Spector's pre-murder trial career was absolutely massive, but something tells us the film is likely to concentrate more on the, ahem, crazier aspects of Spector's life, namely the murder of Lana Clarkson. We can't help but hope a few of the producer's wackier hijinks make it into the film, even if they come in the form of a cheesy flashback. Click through to see which aspects (and rumored aspects) of Spector's life and career that should be in the film, regardless of its concentration.
Insisting his former wife, Veronica "Ronnie" Spector, carry a life-sized inflatable dummy
Truth or fiction, it doesn't matter, because if there is one story on this list that epitomizes crazy, it's the rumor that Phil Spector insisted Veronica place a life-sized dummy of him in the passenger seat of her car. We haven't a clue if this is true or if it ever actually happened, but it characterizes Spector as the exact kind of crazy he was: Megalomaniac.
Taking credit for Scorsese's career
Speaking of megalomania, few people are aware that Phil Spector (combined, perhaps, with John Lennon) is entirely responsible for Martin Scorsese's career. You see, Scorsese's film Mean Streets featured one of Spector's most iconic productions, "Be My Baby," but Scorsese never actually asked Spector if he could use it. According to Phil himself, John Lennon talked him out of suing the pants of off Scorsese, which according to Spector, means he's entirely responsible for Scorsese's career (and De Niro's, too, really). It's unclear, however, whether Spector believes he is directly responsible for other iconic American moments such as the landing on the moon or the signing of the Declaration of Independence.
His hatred of Tony Bennett
One thing we like about watching movies about crazy people is the subtle way filmmakers imply crazy without outright demonstrating it. Spector's story lends itself well to both, especially when you consider his complete and total hatred for (and obsession with) Tony Bennett. All they really need to do is put in lots of random, non-sequitur jabs at Bennett throughout the film.
Pulling a gun on the Ramones
To be honest, there are rumors that Phil Spector pulled a gun on just about every artist he worked with, so the Ramones story can be switched out with pretty much anyone. As far as we can tell, there has never been irrefutable evidence that Spector ever threatened a band with violence if they didn't perform, but clearly there is enough of a chance it's true.

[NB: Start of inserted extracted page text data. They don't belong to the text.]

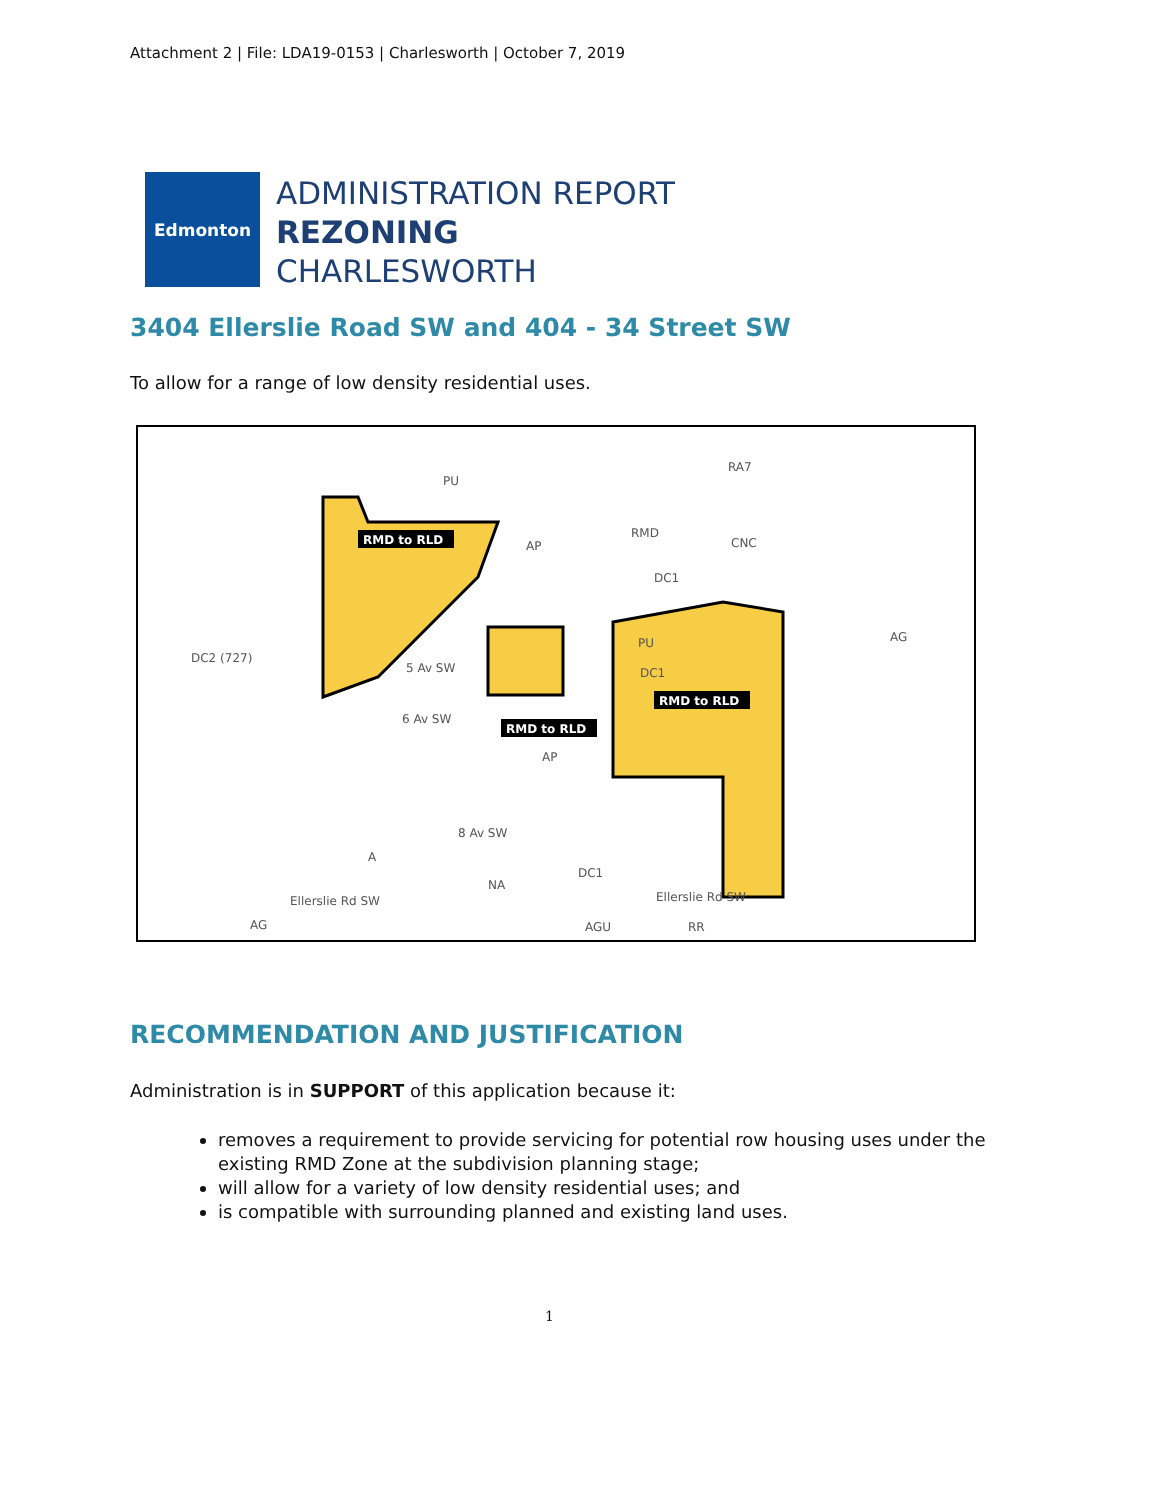Attachment 2 | File: LDA19-0153 | Charlesworth | October 7, 2019
Edmonton
ADMINISTRATION REPORT
REZONING
CHARLESWORTH
3404 Ellerslie Road SW and 404 - 34 Street SW
To allow for a range of low density residential uses.
PU
RA7
RMD
CNC
AP
AG
DC2 (727)
PU
DC1
DC1
AP
A
NA
DC1
AG
AGU
RR
Ellerslie Rd SW
Ellerslie Rd SW
5 Av SW
6 Av SW
8 Av SW
RMD to RLD
RMD to RLD
RMD to RLD
RECOMMENDATION AND JUSTIFICATION
Administration is in SUPPORT of this application because it:
removes a requirement to provide servicing for potential row housing uses under the existing RMD Zone at the subdivision planning stage;
will allow for a variety of low density residential uses; and
is compatible with surrounding planned and existing land uses.
1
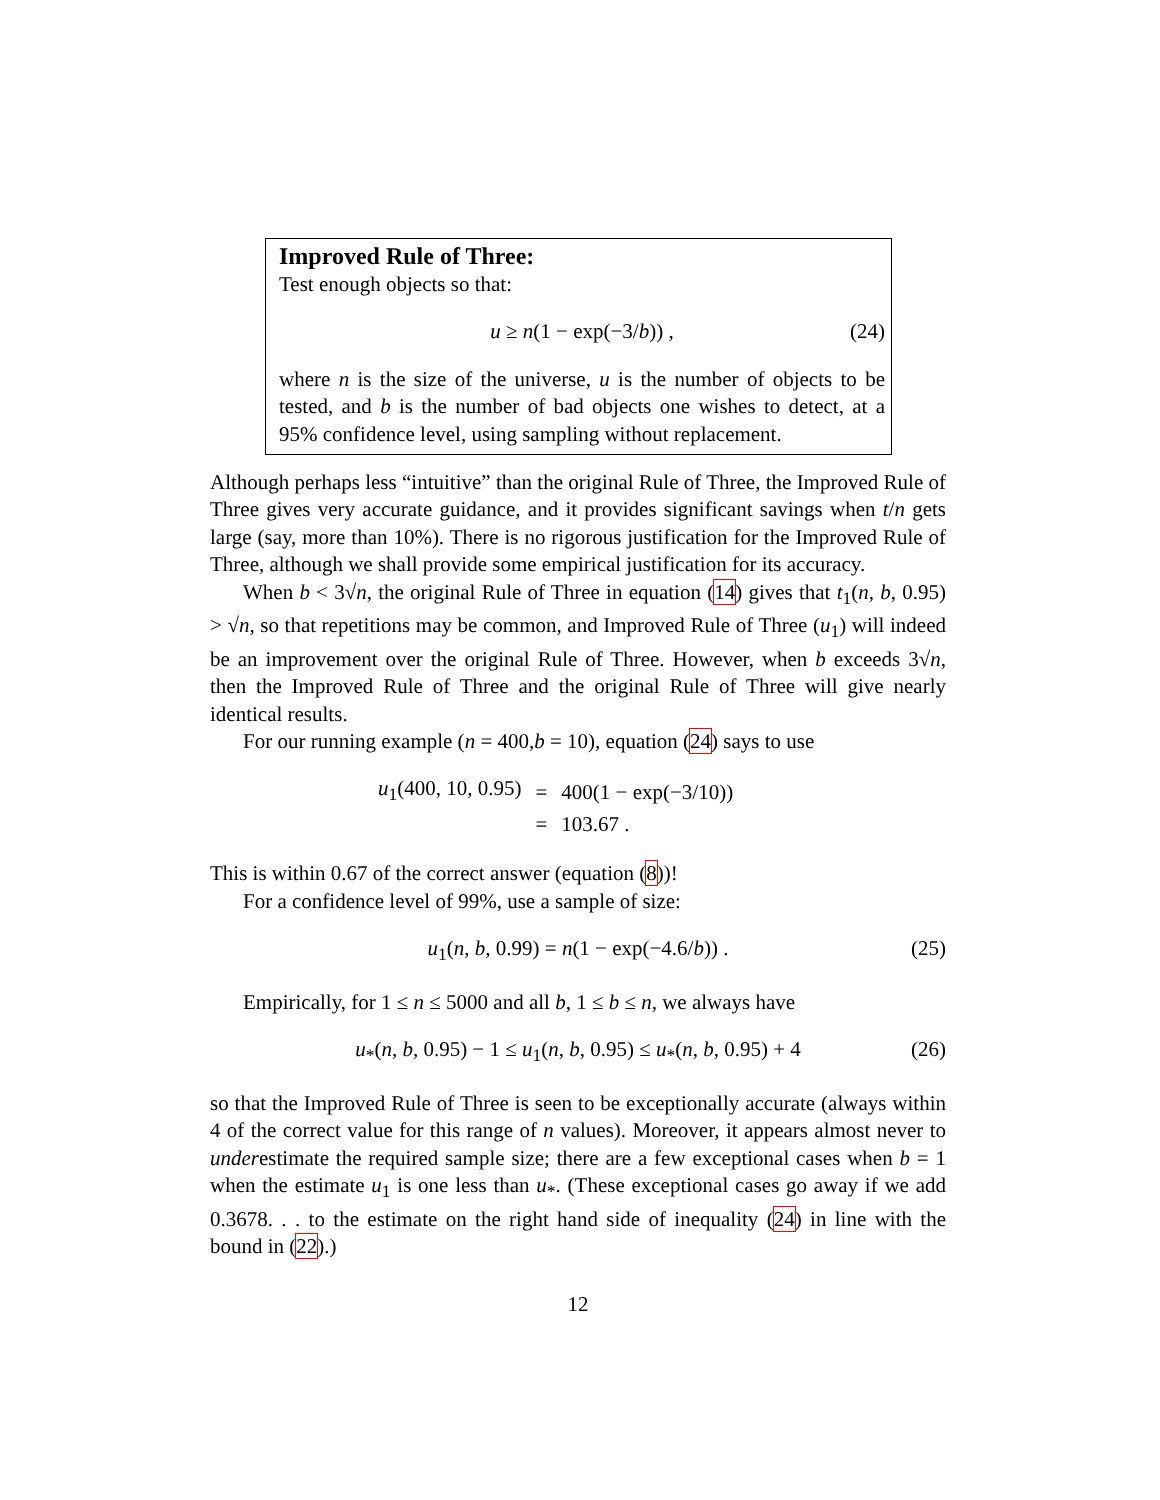Improved Rule of Three:
Test enough objects so that:
u ≥ n(1 − exp(−3/b)) , (24)
where n is the size of the universe, u is the number of objects to be tested, and b is the number of bad objects one wishes to detect, at a 95% confidence level, using sampling without replacement.
Although perhaps less “intuitive” than the original Rule of Three, the Improved Rule of Three gives very accurate guidance, and it provides significant savings when t/n gets large (say, more than 10%). There is no rigorous justification for the Improved Rule of Three, although we shall provide some empirical justification for its accuracy.
When b < 3√n, the original Rule of Three in equation (14) gives that t<sub>1</sub>(n, b, 0.95) > √n, so that repetitions may be common, and Improved Rule of Three (u<sub>1</sub>) will indeed be an improvement over the original Rule of Three. However, when b exceeds 3√n, then the Improved Rule of Three and the original Rule of Three will give nearly identical results.
For our running example (n = 400,b = 10), equation (24) says to use
| u<sub>1</sub>(400, 10, 0.95) | = | 400(1 − exp(−3/10)) |
| | = | 103.67 . |
This is within 0.67 of the correct answer (equation (8))!
For a confidence level of 99%, use a sample of size:
u<sub>1</sub>(n, b, 0.99) = n(1 − exp(−4.6/b)) . (25)
Empirically, for 1 ≤ n ≤ 5000 and all b, 1 ≤ b ≤ n, we always have
u<sub>*</sub>(n, b, 0.95) − 1 ≤ u<sub>1</sub>(n, b, 0.95) ≤ u<sub>*</sub>(n, b, 0.95) + 4 (26)
so that the Improved Rule of Three is seen to be exceptionally accurate (always within 4 of the correct value for this range of n values). Moreover, it appears almost never to underestimate the required sample size; there are a few exceptional cases when b = 1 when the estimate u<sub>1</sub> is one less than u<sub>*</sub>. (These exceptional cases go away if we add 0.3678. . . to the estimate on the right hand side of inequality (24) in line with the bound in (22).)
12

The murder and the two trials, with all the wigs
Most people remember the crazy version of Phil Spector, the one who wore some wacky wigs to his court dates at which he was being accused of murder. Call us crazy, but it seems like when your sanity is on the line, it might be best to present yourself a little better. Then again, nobody out there isn't calling Spector crazy, so it doesn't really matter. If we're lucky, we'll be treated to some scenes of Pacino decked out in droopy wig, crazy Afro wig and creepy-weird wig, at the very least.